🤖 AI Summary
This work addresses the challenges of high startup latency and low query efficiency in graph analytics under lakehouse architectures. The authors propose a lakehouse-native graph processing engine that maps lakehouse tables to vertex and edge types in a property graph and enables efficient querying through GSQL. Key innovations include loading only graph topology to accelerate system initialization, designing a graph-aware caching mechanism, and developing two lakehouse-optimized parallel primitives for graph computation. Experimental evaluation demonstrates that the proposed system significantly outperforms PuppyGraph—the current state-of-the-art—in both startup time and query latency across a range of workloads.
📝 Abstract
In this paper, we introduce GraphLake, a purpose-built graph compute engine for Lakehouse.
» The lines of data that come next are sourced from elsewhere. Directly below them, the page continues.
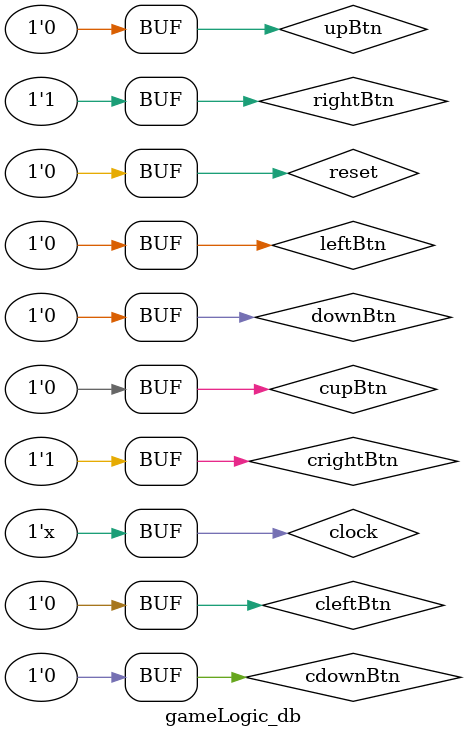
<source format=v>
`timescale 1ns / 1ps


module gameLogic_db;

	// Inputs
	reg rightBtn;
	reg leftBtn;
	reg upBtn;
	reg downBtn;
	reg crightBtn;
	reg cleftBtn;
	reg cupBtn;
	reg cdownBtn;
	reg clock;
	reg reset;

	// Outputs
	wire [3:0] CatX;
	wire [3:0] CatY;
	wire [3:0] MouseX;
	wire [3:0] MouseY;
	wire [3:0] GoalX;
	wire [3:0] GoalY;
	wire [13:0] Score;
	wire GameOver;

	// Instantiate the Unit Under Test (UUT)
	Location uut (
		.rightBtn(rightBtn), 
		.leftBtn(leftBtn), 
		.upBtn(upBtn), 
		.downBtn(downBtn), 
		.crightBtn(crightBtn), 
		.cleftBtn(cleftBtn), 
		.cupBtn(cupBtn), 
		.cdownBtn(cdownBtn), 
		.clock(clock), 
		.reset(reset), 
		.CatX(CatX), 
		.CatY(CatY), 
		.MouseX(MouseX), 
		.MouseY(MouseY), 
		.GoalX(GoalX), 
		.GoalY(GoalY), 
		.Score(Score),
		.GameOver(GameOver)
	);

	initial begin
		// Initialize Inputs
		rightBtn = 0;
		leftBtn = 0;
		upBtn = 0;
		downBtn = 0;
		crightBtn = 0;
		cleftBtn = 0;
		cupBtn = 0;
		cdownBtn = 0;
		clock = 0;
		reset = 0;

		// Wait 100 ns for global reset to finish
		#100;
		reset = 1;
		#100
		reset = 0;
		rightBtn = 1;
		crightBtn = 1;
       
		// Add stimulus here

	end
	
	always #5 clock = ~clock;
      
endmodule


</source>
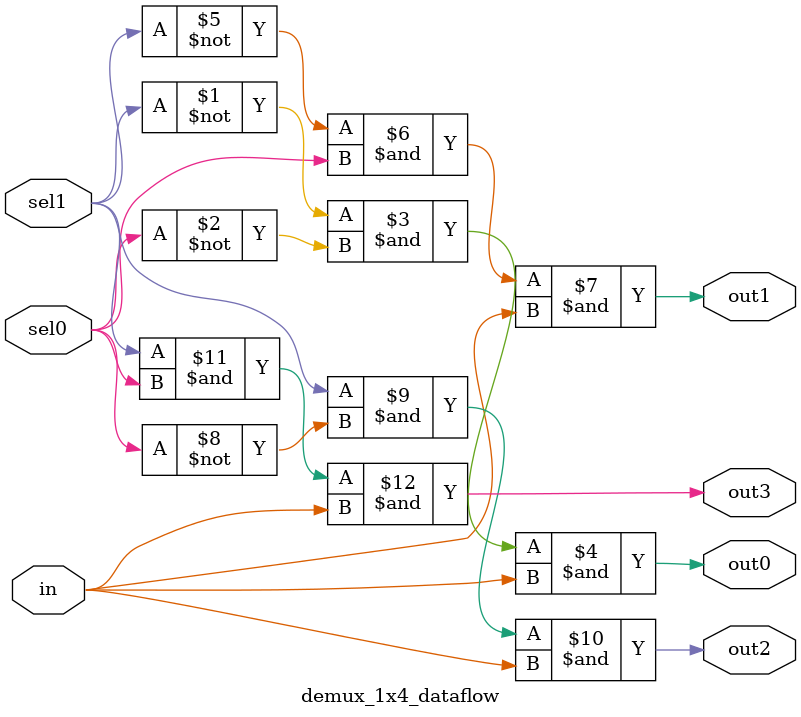
<source format=v>
`timescale 1ns / 1ps


module halfsubtractor_1x4demux(input a,b,output wire diff,borrow);
wire out0,out2,out3;
demux_1x4_dataflow u1(1,a,b,out0,borrow,out2,out3);
or u2(diff,borrow,out2);
endmodule

module demux_1x4_dataflow(input in,sel1,sel0,output out0,out1,out2,out3);
assign out0=~sel1&~sel0&in;
assign out1=~sel1&sel0&in;
assign out2=sel1&~sel0&in;
assign out3=sel1&sel0&in;
endmodule
</source>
GraphLake is built on top of the commercial graph database TigerGraph. It maps Lakehouse tables to vertex and edge types in a labeled property graph and supports graph analytics over Lakehouse tables using GSQL. To minimize startup time, it loads only the graph topology. Furthermore, it introduces a series of techniques to ensure query efficiency over Lakehouse tables, including a graph-aware caching mechanism and two Lakehouse-optimized parallel primitives. Extensive experiments demonstrate that GraphLake significantly outperforms PuppyGraph, the current state-of-the-art graph compute engine for Lakehouse, by achieving both lower startup and query time.